■ Task prompt: From the data that follows, print exactly the lines starting at the one containing "- [தமிழ்](http" and ending at the one containing "####⑶ 隔离性（Isolation）"; include both of them and nothing more.

Collected data:
________________________________________
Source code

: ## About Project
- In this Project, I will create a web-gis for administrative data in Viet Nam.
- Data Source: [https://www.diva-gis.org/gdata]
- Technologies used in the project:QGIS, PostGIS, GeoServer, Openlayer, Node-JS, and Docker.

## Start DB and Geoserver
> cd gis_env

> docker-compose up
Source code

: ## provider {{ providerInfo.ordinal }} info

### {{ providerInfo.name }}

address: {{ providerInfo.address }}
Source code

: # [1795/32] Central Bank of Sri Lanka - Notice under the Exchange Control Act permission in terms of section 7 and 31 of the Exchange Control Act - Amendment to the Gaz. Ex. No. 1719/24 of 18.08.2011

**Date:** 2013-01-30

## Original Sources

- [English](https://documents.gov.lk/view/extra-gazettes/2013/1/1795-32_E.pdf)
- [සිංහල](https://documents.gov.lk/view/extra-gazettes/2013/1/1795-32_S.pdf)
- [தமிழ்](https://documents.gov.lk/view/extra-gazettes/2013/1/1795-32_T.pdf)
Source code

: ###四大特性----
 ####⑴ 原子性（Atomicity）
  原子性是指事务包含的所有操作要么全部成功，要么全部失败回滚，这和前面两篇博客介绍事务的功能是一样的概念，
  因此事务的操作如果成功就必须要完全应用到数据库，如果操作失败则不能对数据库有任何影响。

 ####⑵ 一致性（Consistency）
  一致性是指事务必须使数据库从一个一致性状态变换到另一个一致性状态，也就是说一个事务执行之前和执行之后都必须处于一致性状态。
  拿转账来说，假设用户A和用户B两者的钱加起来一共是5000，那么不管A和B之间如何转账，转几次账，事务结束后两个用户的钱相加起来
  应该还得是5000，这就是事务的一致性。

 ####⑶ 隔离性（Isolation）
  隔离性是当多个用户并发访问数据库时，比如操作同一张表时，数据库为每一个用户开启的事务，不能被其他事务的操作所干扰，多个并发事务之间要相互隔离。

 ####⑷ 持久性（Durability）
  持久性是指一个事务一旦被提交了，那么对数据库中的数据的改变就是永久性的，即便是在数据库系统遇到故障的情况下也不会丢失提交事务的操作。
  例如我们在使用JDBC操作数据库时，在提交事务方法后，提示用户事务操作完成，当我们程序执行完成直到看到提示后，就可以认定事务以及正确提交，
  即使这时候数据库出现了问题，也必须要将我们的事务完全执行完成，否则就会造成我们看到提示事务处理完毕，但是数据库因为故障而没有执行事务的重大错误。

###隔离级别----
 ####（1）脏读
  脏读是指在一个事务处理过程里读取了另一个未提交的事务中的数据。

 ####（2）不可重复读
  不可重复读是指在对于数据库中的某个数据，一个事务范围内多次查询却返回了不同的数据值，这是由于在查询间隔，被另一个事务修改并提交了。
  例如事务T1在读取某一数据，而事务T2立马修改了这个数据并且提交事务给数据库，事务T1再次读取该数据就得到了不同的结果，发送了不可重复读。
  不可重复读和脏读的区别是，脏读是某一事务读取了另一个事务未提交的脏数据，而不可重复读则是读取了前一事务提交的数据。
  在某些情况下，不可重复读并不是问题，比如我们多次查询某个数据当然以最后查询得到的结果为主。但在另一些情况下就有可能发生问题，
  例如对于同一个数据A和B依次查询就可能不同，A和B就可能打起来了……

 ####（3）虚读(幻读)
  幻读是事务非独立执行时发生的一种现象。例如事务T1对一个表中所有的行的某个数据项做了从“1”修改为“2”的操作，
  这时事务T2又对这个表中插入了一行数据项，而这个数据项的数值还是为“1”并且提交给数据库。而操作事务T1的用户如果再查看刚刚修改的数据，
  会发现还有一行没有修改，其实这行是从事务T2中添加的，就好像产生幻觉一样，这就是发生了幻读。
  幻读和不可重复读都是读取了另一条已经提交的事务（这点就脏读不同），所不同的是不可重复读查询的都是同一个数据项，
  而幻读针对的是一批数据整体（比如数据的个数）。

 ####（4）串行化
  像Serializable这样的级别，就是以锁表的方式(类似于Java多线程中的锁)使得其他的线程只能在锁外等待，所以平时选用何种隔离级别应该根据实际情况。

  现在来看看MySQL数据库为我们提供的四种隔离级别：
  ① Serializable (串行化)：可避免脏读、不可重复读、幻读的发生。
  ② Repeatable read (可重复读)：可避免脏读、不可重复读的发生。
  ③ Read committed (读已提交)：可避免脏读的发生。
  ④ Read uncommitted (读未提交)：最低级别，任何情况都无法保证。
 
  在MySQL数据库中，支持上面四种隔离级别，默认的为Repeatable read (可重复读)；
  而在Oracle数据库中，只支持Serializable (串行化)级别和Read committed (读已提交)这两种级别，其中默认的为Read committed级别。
________________________________________
■ Answer area:
- [தமிழ்](https://documents.gov.lk/view/extra-gazettes/2013/1/1795-32_T.pdf)
Source code

: ###四大特性----
 ####⑴ 原子性（Atomicity）
  原子性是指事务包含的所有操作要么全部成功，要么全部失败回滚，这和前面两篇博客介绍事务的功能是一样的概念，
  因此事务的操作如果成功就必须要完全应用到数据库，如果操作失败则不能对数据库有任何影响。

 ####⑵ 一致性（Consistency）
  一致性是指事务必须使数据库从一个一致性状态变换到另一个一致性状态，也就是说一个事务执行之前和执行之后都必须处于一致性状态。
  拿转账来说，假设用户A和用户B两者的钱加起来一共是5000，那么不管A和B之间如何转账，转几次账，事务结束后两个用户的钱相加起来
  应该还得是5000，这就是事务的一致性。

 ####⑶ 隔离性（Isolation）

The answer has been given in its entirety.